Identification and Characterization of von Hippel-Lindau-Recruiting Proteolysis Targeting Chimeras (PROTACs) of TANK-Binding Kinase 1
Crew, Andrew P.,Raina, Kanak,Dong, Hanqing,Qian, Yimin,Wang, Jing,Vigil, Dominico,Serebrenik, Yevgeniy V.,Hamman, Brian D.,Morgan, Alicia,Ferraro, Caterina,Siu, Kam,Neklesa, Taavi K.,Winkler, James D.,Coleman, Kevin G.,Crews, Craig M.
supporting information, p. 583 - 598 (2018/02/07)
Proteolysis targeting chimeras (PROTACs) are bifunctional molecules that recruit an E3 ligase to a target protein to facilitate ubiquitination and subsequent degradation of that protein. While the field of targeted degraders is still relatively young, the potential for this modality to become a differentiated and therapeutic reality is strong, such that both academic and pharmaceutical institutions are now entering this interesting area of research.
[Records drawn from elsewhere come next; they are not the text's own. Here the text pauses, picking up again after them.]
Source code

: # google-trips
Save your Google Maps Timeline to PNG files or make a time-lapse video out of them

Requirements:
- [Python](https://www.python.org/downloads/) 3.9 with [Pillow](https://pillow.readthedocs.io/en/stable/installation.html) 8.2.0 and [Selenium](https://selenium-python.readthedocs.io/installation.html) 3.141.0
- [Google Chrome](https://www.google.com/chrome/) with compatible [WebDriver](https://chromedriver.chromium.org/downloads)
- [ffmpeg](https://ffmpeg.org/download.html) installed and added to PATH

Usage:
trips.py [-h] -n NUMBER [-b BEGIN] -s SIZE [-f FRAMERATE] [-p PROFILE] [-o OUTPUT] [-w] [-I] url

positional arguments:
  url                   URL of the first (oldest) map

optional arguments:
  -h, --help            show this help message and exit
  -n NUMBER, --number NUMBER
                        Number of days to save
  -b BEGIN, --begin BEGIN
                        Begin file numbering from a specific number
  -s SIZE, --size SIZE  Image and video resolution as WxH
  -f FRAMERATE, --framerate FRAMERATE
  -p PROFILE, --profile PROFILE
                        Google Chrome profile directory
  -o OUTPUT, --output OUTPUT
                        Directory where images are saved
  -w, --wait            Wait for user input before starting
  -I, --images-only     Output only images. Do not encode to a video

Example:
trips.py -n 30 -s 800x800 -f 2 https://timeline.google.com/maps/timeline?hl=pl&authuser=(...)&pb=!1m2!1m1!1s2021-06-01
In this article, we describe a broadly applicable process for identifying degrader hits based on the serine/threonine kinase TANK-binding kinase 1 (TBK1) and have generalized the key structural elements associated with degradation activities. Compound 3i is a potent hit (TBK1 DC50 = 12 nM, Dmax = 96%) with excellent selectivity against a related kinase IKK?, which was further used as a chemical tool to assess TBK1 as a target in mutant K-Ras cancer cells.